Problem description:
Reproduce the entries below character for character.

◇ ◇ ◇

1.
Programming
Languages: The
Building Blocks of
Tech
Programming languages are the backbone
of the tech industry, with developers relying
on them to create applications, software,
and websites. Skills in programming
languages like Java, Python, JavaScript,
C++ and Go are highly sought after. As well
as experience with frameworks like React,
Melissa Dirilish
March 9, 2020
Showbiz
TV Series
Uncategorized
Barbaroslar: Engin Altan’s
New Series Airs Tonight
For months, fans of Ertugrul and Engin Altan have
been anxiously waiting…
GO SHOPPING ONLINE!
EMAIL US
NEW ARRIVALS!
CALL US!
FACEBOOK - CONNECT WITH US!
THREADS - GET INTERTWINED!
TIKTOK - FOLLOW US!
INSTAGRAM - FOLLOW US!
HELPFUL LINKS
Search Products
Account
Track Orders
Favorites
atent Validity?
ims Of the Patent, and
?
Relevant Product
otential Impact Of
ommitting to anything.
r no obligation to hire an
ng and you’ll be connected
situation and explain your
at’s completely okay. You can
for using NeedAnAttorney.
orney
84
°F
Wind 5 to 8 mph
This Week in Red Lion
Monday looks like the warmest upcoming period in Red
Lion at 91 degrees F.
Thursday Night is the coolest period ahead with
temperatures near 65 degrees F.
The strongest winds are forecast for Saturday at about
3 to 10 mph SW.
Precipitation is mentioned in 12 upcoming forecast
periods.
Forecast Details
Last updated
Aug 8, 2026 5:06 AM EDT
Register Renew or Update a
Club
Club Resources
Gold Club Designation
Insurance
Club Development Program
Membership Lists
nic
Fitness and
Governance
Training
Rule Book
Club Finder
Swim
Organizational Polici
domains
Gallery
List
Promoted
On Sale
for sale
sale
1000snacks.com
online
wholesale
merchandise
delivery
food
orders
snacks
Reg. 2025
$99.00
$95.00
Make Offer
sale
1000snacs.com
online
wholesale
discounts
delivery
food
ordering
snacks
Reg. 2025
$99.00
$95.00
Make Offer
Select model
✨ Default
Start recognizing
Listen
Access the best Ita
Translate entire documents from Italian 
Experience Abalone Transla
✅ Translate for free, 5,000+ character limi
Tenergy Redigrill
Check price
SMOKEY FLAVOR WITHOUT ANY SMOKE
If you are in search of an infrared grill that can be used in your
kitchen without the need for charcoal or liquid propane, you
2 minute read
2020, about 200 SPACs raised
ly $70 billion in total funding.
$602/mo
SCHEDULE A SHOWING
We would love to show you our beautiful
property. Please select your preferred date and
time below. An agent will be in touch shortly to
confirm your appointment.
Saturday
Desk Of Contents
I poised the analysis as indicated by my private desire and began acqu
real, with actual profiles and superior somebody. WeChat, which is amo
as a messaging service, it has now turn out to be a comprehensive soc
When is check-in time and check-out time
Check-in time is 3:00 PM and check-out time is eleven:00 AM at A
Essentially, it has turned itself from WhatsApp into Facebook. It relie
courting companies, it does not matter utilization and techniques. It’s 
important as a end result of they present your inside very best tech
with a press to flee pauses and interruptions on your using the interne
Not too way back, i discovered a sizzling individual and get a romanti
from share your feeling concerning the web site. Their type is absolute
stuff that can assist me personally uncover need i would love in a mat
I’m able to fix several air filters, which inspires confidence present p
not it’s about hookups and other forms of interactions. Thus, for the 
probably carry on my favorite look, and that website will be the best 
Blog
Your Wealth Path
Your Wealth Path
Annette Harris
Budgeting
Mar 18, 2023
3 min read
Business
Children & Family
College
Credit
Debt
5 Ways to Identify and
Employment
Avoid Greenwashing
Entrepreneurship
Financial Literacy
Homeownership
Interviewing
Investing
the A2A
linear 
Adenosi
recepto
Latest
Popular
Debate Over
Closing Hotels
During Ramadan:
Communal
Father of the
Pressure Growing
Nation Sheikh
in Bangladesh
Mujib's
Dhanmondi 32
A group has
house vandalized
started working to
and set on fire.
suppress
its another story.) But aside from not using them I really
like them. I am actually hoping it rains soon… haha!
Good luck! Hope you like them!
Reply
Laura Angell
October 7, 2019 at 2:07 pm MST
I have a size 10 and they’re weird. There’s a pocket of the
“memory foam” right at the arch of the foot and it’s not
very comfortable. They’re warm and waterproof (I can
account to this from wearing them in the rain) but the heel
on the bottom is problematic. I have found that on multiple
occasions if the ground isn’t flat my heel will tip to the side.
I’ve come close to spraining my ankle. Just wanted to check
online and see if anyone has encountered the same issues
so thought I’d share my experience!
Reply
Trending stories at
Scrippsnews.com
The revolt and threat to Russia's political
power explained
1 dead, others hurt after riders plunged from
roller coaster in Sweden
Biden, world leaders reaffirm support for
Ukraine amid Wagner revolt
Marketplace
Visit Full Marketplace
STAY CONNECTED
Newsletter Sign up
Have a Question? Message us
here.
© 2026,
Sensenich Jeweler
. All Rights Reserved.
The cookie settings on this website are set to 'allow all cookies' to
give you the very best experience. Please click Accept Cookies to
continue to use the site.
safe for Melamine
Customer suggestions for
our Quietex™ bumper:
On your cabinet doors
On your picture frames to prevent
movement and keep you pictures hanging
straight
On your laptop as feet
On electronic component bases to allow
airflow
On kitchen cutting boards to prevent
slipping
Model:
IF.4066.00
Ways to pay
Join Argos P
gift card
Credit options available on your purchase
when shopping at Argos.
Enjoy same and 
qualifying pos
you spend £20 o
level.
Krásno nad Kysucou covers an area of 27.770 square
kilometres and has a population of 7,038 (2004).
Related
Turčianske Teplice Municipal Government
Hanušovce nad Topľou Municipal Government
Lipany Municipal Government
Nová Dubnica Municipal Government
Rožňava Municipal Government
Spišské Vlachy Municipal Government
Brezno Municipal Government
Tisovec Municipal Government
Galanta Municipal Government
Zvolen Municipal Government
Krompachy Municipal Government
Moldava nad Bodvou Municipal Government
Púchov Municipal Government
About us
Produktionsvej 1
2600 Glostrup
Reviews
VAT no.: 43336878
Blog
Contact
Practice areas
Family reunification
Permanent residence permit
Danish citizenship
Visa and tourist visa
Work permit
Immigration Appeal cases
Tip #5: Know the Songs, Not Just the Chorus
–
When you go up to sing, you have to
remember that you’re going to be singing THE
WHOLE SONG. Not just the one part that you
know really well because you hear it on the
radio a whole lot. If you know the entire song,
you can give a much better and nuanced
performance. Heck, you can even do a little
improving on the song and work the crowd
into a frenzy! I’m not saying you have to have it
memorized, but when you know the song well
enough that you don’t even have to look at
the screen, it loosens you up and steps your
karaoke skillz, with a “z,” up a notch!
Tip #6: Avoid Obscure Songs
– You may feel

◇ ◇ ◇

Response to the exercise:
1.
Programming
Languages: The
Building Blocks of
Tech
Programming languages are the backbone
of the tech industry, with developers relying
on them to create applications, software,
and websites. Skills in programming
languages like Java, Python, JavaScript,
C++ and Go are highly sought after. As well
as experience with frameworks like React,
Melissa Dirilish
March 9, 2020
Showbiz
TV Series
Uncategorized
Barbaroslar: Engin Altan’s
New Series Airs Tonight
For months, fans of Ertugrul and Engin Altan have
been anxiously waiting…
GO SHOPPING ONLINE!
EMAIL US
NEW ARRIVALS!
CALL US!
FACEBOOK - CONNECT WITH US!
THREADS - GET INTERTWINED!
TIKTOK - FOLLOW US!
INSTAGRAM - FOLLOW US!
HELPFUL LINKS
Search Products
Account
Track Orders
Favorites
atent Validity?
ims Of the Patent, and
?
Relevant Product
otential Impact Of
ommitting to anything.
r no obligation to hire an
ng and you’ll be connected
situation and explain your
at’s completely okay. You can
for using NeedAnAttorney.
orney
84
°F
Wind 5 to 8 mph
This Week in Red Lion
Monday looks like the warmest upcoming period in Red
Lion at 91 degrees F.
Thursday Night is the coolest period ahead with
temperatures near 65 degrees F.
The strongest winds are forecast for Saturday at about
3 to 10 mph SW.
Precipitation is mentioned in 12 upcoming forecast
periods.
Forecast Details
Last updated
Aug 8, 2026 5:06 AM EDT
Register Renew or Update a
Club
Club Resources
Gold Club Designation
Insurance
Club Development Program
Membership Lists
nic
Fitness and
Governance
Training
Rule Book
Club Finder
Swim
Organizational Polici
domains
Gallery
List
Promoted
On Sale
for sale
sale
1000snacks.com
online
wholesale
merchandise
delivery
food
orders
snacks
Reg. 2025
$99.00
$95.00
Make Offer
sale
1000snacs.com
online
wholesale
discounts
delivery
food
ordering
snacks
Reg. 2025
$99.00
$95.00
Make Offer
Select model
✨ Default
Start recognizing
Listen
Access the best Ita
Translate entire documents from Italian 
Experience Abalone Transla
✅ Translate for free, 5,000+ character limi
Tenergy Redigrill
Check price
SMOKEY FLAVOR WITHOUT ANY SMOKE
If you are in search of an infrared grill that can be used in your
kitchen without the need for charcoal or liquid propane, you
2 minute read
2020, about 200 SPACs raised
ly $70 billion in total funding.
$602/mo
SCHEDULE A SHOWING
We would love to show you our beautiful
property. Please select your preferred date and
time below. An agent will be in touch shortly to
confirm your appointment.
Saturday
Desk Of Contents
I poised the analysis as indicated by my private desire and began acqu
real, with actual profiles and superior somebody. WeChat, which is amo
as a messaging service, it has now turn out to be a comprehensive soc
When is check-in time and check-out time
Check-in time is 3:00 PM and check-out time is eleven:00 AM at A
Essentially, it has turned itself from WhatsApp into Facebook. It relie
courting companies, it does not matter utilization and techniques. It’s 
important as a end result of they present your inside very best tech
with a press to flee pauses and interruptions on your using the interne
Not too way back, i discovered a sizzling individual and get a romanti
from share your feeling concerning the web site. Their type is absolute
stuff that can assist me personally uncover need i would love in a mat
I’m able to fix several air filters, which inspires confidence present p
not it’s about hookups and other forms of interactions. Thus, for the 
probably carry on my favorite look, and that website will be the best 
Blog
Your Wealth Path
Your Wealth Path
Annette Harris
Budgeting
Mar 18, 2023
3 min read
Business
Children & Family
College
Credit
Debt
5 Ways to Identify and
Employment
Avoid Greenwashing
Entrepreneurship
Financial Literacy
Homeownership
Interviewing
Investing
the A2A
linear 
Adenosi
recepto
Latest
Popular
Debate Over
Closing Hotels
During Ramadan:
Communal
Father of the
Pressure Growing
Nation Sheikh
in Bangladesh
Mujib's
Dhanmondi 32
A group has
house vandalized
started working to
and set on fire.
suppress
its another story.) But aside from not using them I really
like them. I am actually hoping it rains soon… haha!
Good luck! Hope you like them!
Reply
Laura Angell
October 7, 2019 at 2:07 pm MST
I have a size 10 and they’re weird. There’s a pocket of the
“memory foam” right at the arch of the foot and it’s not
very comfortable. They’re warm and waterproof (I can
account to this from wearing them in the rain) but the heel
on the bottom is problematic. I have found that on multiple
occasions if the ground isn’t flat my heel will tip to the side.
I’ve come close to spraining my ankle. Just wanted to check
online and see if anyone has encountered the same issues
so thought I’d share my experience!
Reply
Trending stories at
Scrippsnews.com
The revolt and threat to Russia's political
power explained
1 dead, others hurt after riders plunged from
roller coaster in Sweden
Biden, world leaders reaffirm support for
Ukraine amid Wagner revolt
Marketplace
Visit Full Marketplace
STAY CONNECTED
Newsletter Sign up
Have a Question? Message us
here.
© 2026,
Sensenich Jeweler
. All Rights Reserved.
The cookie settings on this website are set to 'allow all cookies' to
give you the very best experience. Please click Accept Cookies to
continue to use the site.
safe for Melamine
Customer suggestions for
our Quietex™ bumper:
On your cabinet doors
On your picture frames to prevent
movement and keep you pictures hanging
straight
On your laptop as feet
On electronic component bases to allow
airflow
On kitchen cutting boards to prevent
slipping
Model:
IF.4066.00
Ways to pay
Join Argos P
gift card
Credit options available on your purchase
when shopping at Argos.
Enjoy same and 
qualifying pos
you spend £20 o
level.
Krásno nad Kysucou covers an area of 27.770 square
kilometres and has a population of 7,038 (2004).
Related
Turčianske Teplice Municipal Government
Hanušovce nad Topľou Municipal Government
Lipany Municipal Government
Nová Dubnica Municipal Government
Rožňava Municipal Government
Spišské Vlachy Municipal Government
Brezno Municipal Government
Tisovec Municipal Government
Galanta Municipal Government
Zvolen Municipal Government
Krompachy Municipal Government
Moldava nad Bodvou Municipal Government
Púchov Municipal Government
About us
Produktionsvej 1
2600 Glostrup
Reviews
VAT no.: 43336878
Blog
Contact
Practice areas
Family reunification
Permanent residence permit
Danish citizenship
Visa and tourist visa
Work permit
Immigration Appeal cases
Tip #5: Know the Songs, Not Just the Chorus
–
When you go up to sing, you have to
remember that you’re going to be singing THE
WHOLE SONG. Not just the one part that you
know really well because you hear it on the
radio a whole lot. If you know the entire song,
you can give a much better and nuanced
performance. Heck, you can even do a little
improving on the song and work the crowd
into a frenzy! I’m not saying you have to have it
memorized, but when you know the song well
enough that you don’t even have to look at
the screen, it loosens you up and steps your
karaoke skillz, with a “z,” up a notch!
Tip #6: Avoid Obscure Songs
– You may feel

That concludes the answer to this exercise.